RECORDED DATA =
+ + + +

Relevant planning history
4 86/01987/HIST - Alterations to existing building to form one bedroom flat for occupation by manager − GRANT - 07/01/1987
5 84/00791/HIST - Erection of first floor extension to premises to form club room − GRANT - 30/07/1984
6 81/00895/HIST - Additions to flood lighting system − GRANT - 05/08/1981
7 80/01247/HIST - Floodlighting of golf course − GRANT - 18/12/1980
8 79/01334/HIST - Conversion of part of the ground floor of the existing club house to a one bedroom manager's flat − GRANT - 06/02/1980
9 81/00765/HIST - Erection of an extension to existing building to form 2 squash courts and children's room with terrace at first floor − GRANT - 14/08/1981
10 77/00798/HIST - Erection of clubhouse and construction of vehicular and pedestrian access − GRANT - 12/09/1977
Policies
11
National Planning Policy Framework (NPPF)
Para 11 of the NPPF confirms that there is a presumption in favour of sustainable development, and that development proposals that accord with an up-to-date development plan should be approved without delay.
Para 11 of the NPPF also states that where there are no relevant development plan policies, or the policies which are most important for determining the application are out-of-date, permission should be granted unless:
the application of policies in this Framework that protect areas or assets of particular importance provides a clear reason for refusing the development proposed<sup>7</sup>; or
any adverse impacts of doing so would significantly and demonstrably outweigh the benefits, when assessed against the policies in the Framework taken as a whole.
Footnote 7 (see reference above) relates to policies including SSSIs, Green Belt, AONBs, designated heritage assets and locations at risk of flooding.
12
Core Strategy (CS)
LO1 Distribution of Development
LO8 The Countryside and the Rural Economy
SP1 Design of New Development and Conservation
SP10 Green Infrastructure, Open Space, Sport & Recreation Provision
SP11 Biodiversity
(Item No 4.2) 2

+ + + +

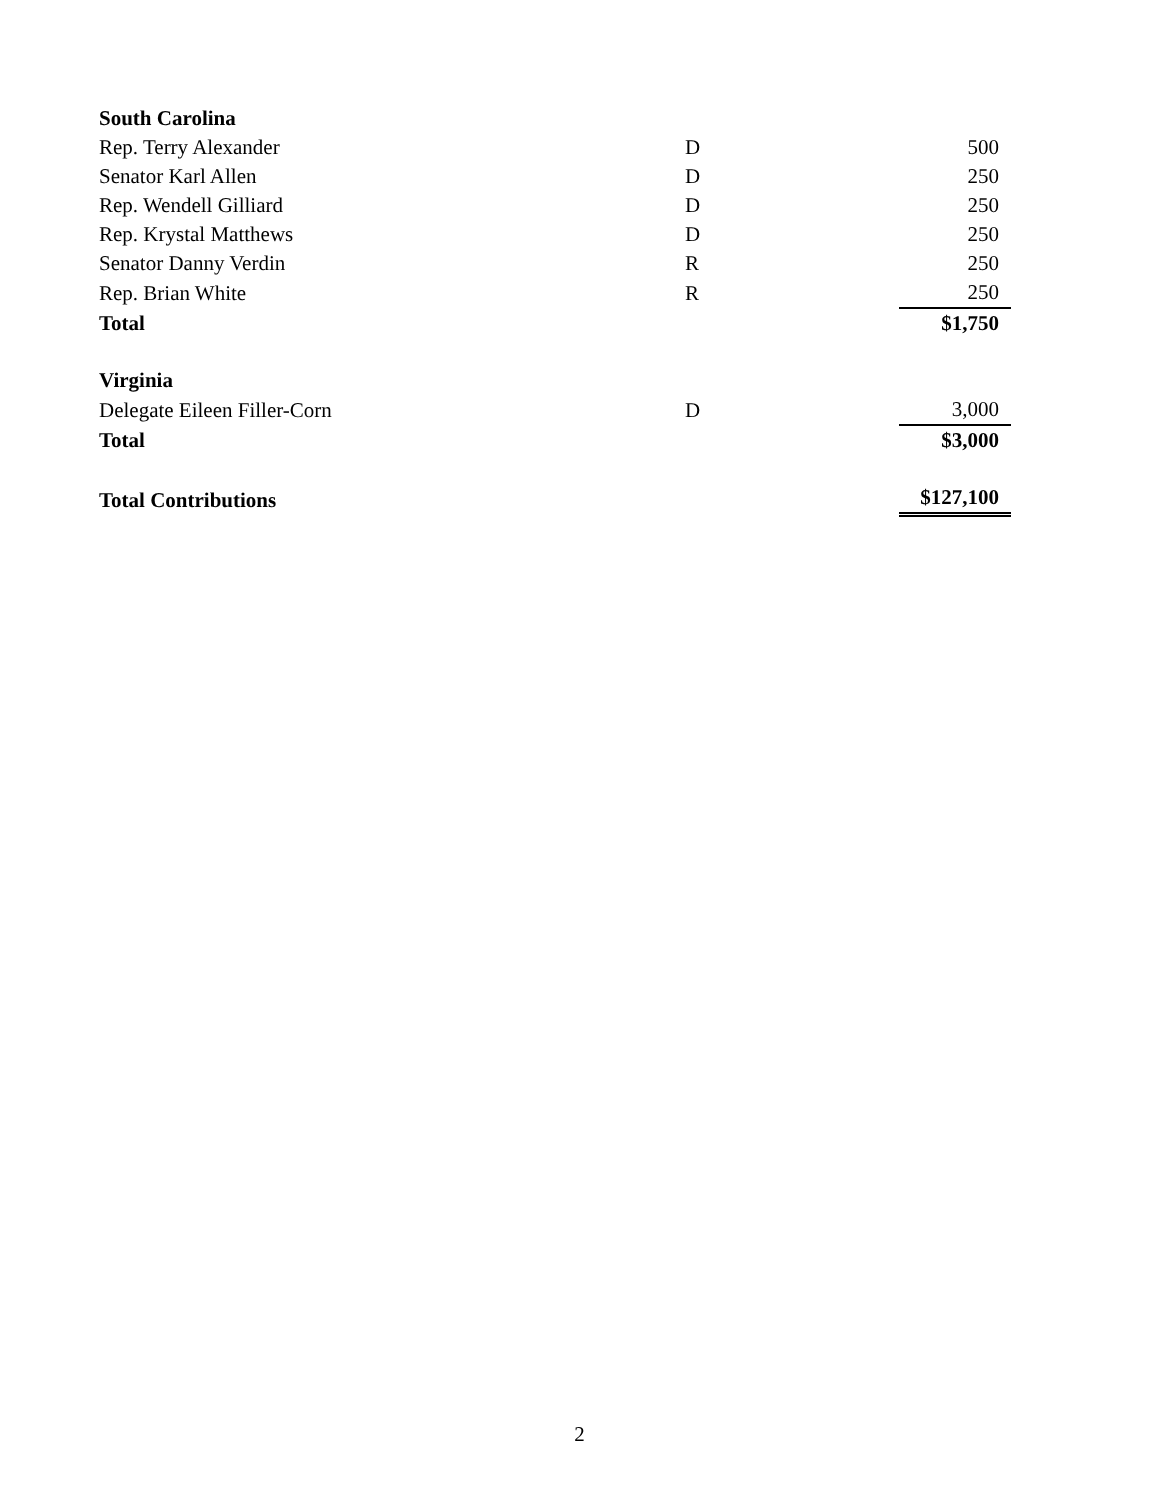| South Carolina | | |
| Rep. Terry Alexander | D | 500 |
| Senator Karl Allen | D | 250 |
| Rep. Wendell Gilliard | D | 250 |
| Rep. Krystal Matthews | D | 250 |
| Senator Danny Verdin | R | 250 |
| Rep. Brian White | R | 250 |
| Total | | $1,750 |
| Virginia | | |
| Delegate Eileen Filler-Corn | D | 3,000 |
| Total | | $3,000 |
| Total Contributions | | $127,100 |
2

+ + + +

Which lines in the material above include the string "extension"? Pull them out.

5 84/00791/HIST - Erection of first floor extension to premises to form club room − GRANT - 30/07/1984
9 81/00765/HIST - Erection of an extension to existing building to form 2 squash courts and children's room with terrace at first floor − GRANT - 14/08/1981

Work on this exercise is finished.